The records START
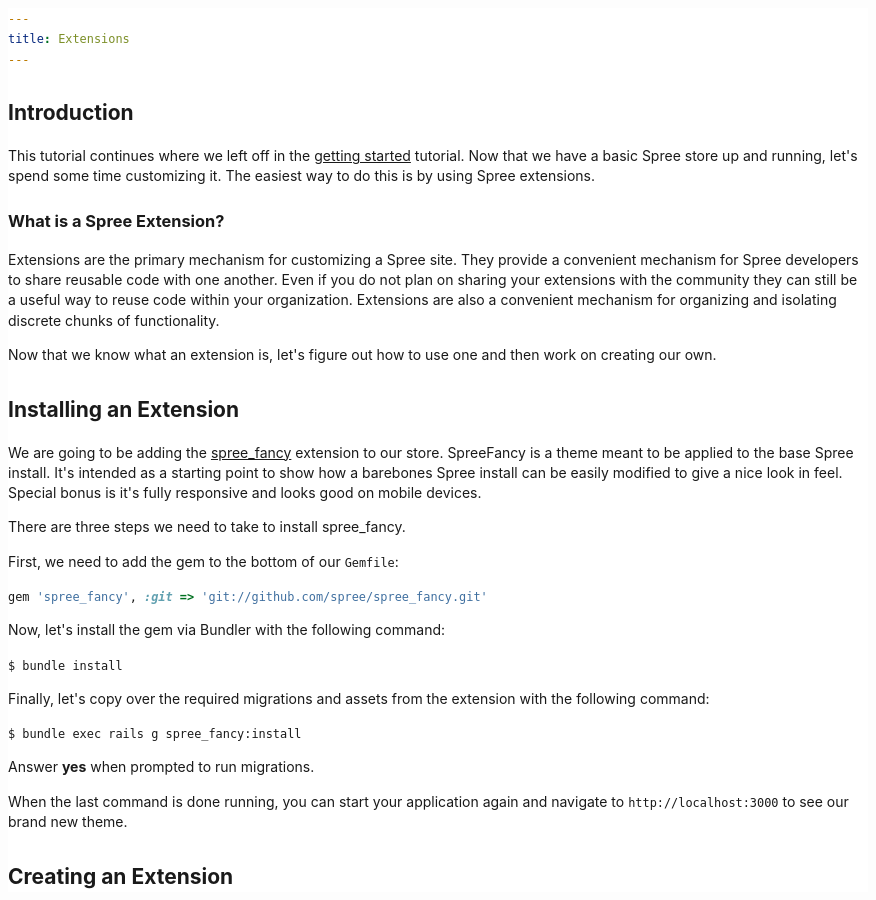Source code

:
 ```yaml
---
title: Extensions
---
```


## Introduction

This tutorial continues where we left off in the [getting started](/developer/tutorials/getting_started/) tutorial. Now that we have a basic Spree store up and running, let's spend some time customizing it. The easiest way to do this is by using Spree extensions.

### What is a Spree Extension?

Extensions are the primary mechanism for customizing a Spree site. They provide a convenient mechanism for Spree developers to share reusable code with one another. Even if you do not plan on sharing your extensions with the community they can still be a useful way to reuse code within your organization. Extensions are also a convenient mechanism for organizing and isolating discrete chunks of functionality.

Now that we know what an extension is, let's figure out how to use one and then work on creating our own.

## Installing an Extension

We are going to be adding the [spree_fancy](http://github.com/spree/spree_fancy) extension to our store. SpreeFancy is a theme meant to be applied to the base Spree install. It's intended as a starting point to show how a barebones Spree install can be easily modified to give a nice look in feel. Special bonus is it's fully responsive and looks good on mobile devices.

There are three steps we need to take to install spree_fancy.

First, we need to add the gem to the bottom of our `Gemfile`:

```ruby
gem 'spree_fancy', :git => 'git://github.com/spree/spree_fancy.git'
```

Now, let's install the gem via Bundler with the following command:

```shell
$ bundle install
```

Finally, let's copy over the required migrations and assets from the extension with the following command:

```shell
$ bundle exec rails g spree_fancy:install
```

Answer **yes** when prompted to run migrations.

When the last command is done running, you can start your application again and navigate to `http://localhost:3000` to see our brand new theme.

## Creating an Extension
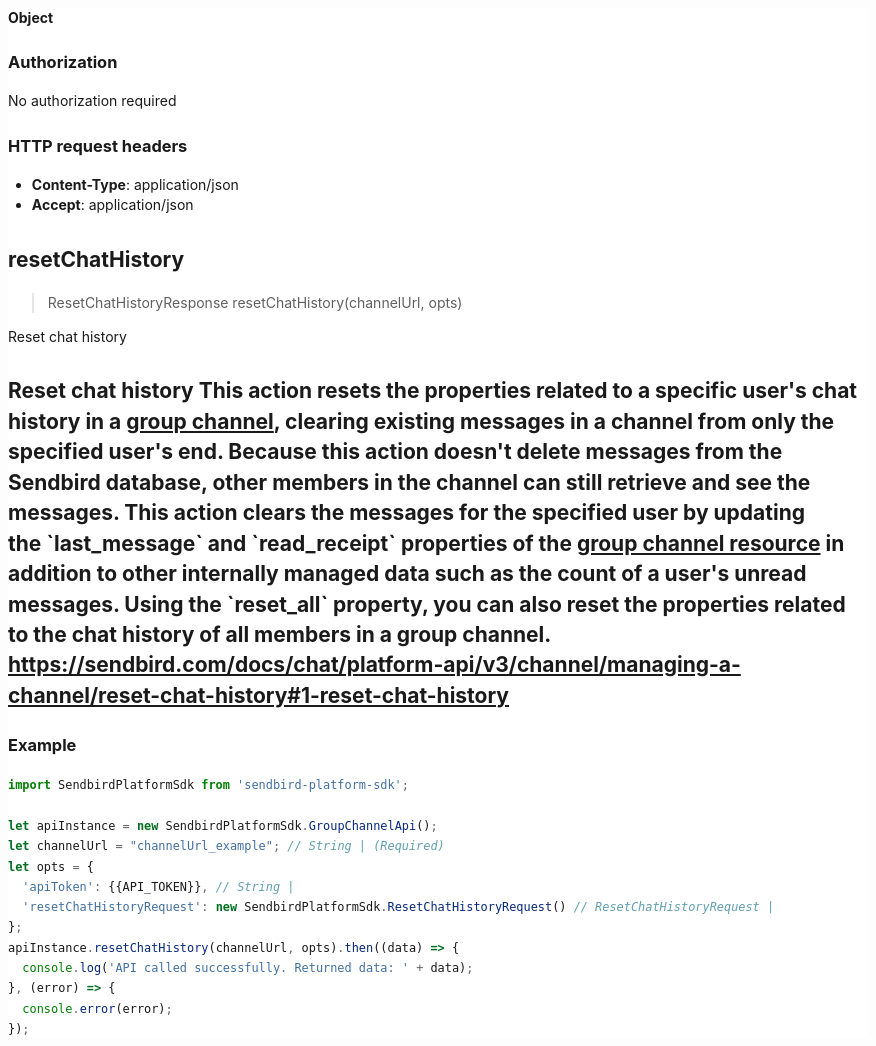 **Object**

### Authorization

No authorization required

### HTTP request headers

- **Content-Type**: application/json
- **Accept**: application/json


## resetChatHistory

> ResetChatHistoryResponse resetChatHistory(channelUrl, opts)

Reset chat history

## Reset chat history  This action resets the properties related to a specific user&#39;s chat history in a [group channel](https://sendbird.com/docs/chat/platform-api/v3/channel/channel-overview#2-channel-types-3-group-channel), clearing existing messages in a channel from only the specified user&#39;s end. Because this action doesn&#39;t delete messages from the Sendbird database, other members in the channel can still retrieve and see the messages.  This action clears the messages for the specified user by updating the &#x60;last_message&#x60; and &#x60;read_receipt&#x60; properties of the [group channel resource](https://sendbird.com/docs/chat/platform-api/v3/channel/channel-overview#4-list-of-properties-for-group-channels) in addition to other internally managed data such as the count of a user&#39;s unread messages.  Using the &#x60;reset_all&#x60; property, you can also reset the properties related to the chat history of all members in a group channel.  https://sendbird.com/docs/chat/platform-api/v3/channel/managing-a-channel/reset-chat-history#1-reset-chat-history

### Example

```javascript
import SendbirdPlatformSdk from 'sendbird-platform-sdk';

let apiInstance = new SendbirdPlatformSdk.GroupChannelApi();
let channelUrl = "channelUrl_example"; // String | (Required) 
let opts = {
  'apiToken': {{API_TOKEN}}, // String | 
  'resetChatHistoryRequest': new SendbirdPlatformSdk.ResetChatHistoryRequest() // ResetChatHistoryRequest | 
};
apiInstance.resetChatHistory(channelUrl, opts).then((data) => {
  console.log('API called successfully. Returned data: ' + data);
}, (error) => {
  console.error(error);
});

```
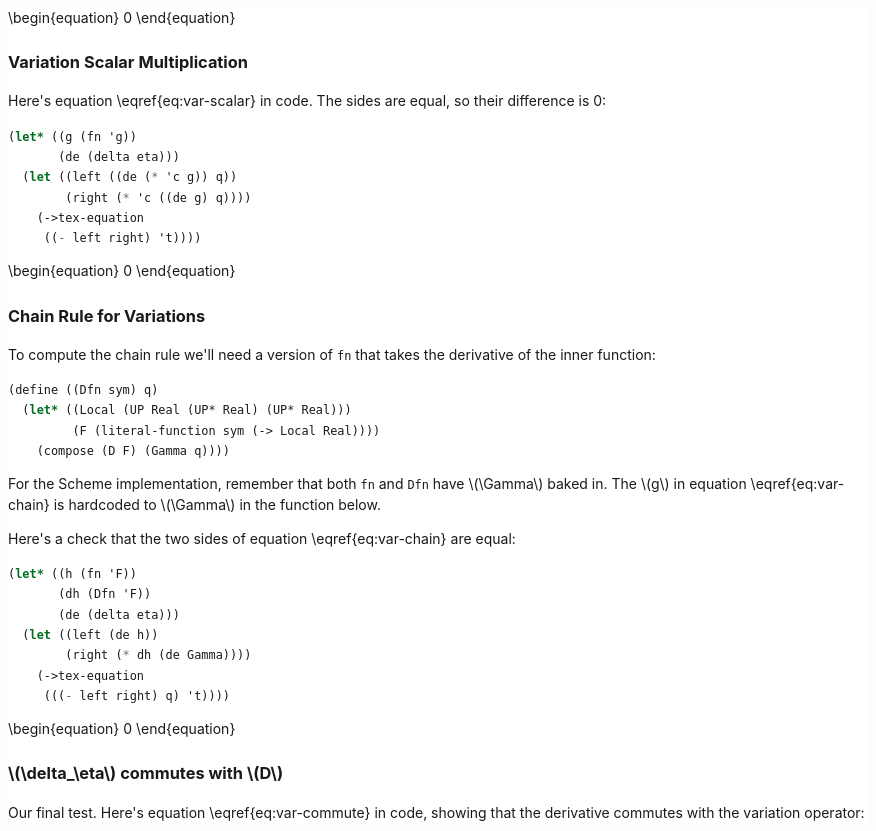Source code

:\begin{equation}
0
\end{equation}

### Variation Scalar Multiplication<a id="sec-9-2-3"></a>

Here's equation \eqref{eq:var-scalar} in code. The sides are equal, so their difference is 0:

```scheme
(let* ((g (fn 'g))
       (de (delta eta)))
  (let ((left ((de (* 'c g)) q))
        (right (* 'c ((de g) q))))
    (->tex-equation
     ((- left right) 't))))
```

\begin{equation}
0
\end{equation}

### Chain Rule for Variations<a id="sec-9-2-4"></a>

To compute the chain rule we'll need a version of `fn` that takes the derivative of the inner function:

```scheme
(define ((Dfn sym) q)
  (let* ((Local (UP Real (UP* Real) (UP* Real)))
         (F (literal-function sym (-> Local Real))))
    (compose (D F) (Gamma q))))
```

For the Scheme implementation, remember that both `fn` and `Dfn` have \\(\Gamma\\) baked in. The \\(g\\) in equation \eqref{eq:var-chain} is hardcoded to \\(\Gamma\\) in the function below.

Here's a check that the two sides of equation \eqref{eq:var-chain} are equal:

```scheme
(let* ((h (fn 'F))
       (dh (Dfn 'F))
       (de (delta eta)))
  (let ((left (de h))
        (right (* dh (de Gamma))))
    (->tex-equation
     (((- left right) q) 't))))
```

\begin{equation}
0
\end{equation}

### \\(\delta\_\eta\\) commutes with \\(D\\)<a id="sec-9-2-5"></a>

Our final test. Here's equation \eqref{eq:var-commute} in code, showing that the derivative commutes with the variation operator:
The records END
Requirement
Repeat, word for word and with no pictures, only the lines running from the beginning of the data to the line that contains "### What is a Spree Extension?".

Result for this exercise
Source code

:
 ```yaml
---
title: Extensions
---
```


## Introduction

This tutorial continues where we left off in the [getting started](/developer/tutorials/getting_started/) tutorial. Now that we have a basic Spree store up and running, let's spend some time customizing it. The easiest way to do this is by using Spree extensions.

### What is a Spree Extension?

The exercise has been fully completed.